PoseMaster: A Unified 3D Native Framework for Stylized Pose Generation
Abstract
Pose stylization is a fundamental task across the 2D, 3D, or video fields, which aim to output a stylized image or 3D mesh with the expected pose. In the 3D domains, existing pose stylization methods typically rely on 2D foundational models to modify the pose of an image before generating the corresponding 3D assets, which limits the ability of these methods to achieve rich and precise 3D pose stylization. To address this challenge, we propose a novel paradigm for 3D pose stylization that unifies pose stylization and 3D generation within a cohesive framework. This integration minimizes the risk of cumulative errors and enhances the model's efficiency and effectiveness.
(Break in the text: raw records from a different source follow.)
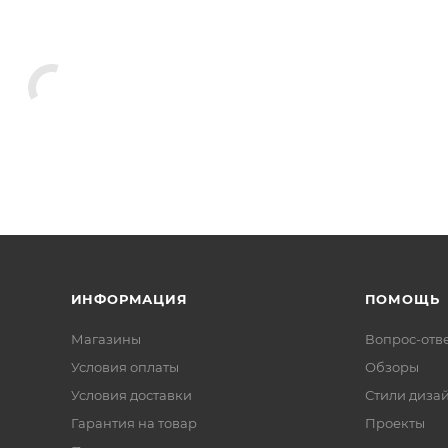
ИНФОРМАЦИЯ
ПОМОЩЬ
Магазины
Вопрос-отв
Условия оплаты
Обзоры
Условия доставки
Стили диза
Гарантия на товар
Проекты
In addition, instead of a 2D skeleton used in previous works, we directly utilize the 3D skeleton because it can provide a more accurate representation of 3D spatial and topological relationships, which significantly enhances the model's capacity to achieve richer and more precise pose stylization. Additionally, we establish a comprehensive data engine to create a large-scale dataset that includes pairs of image-body misalignment and skeleton-body alignment. This dataset encourages 3D generative models to concurrently learn both the style of images and the pose-related 3D structures. Building on these innovations, we present PoseMaster, a unified 3D native method for stylized pose generation. Extensive experimental evaluations demonstrate that PoseMaster significantly outperforms current state-of-the-art techniques in both qualitative and quantitative assessments.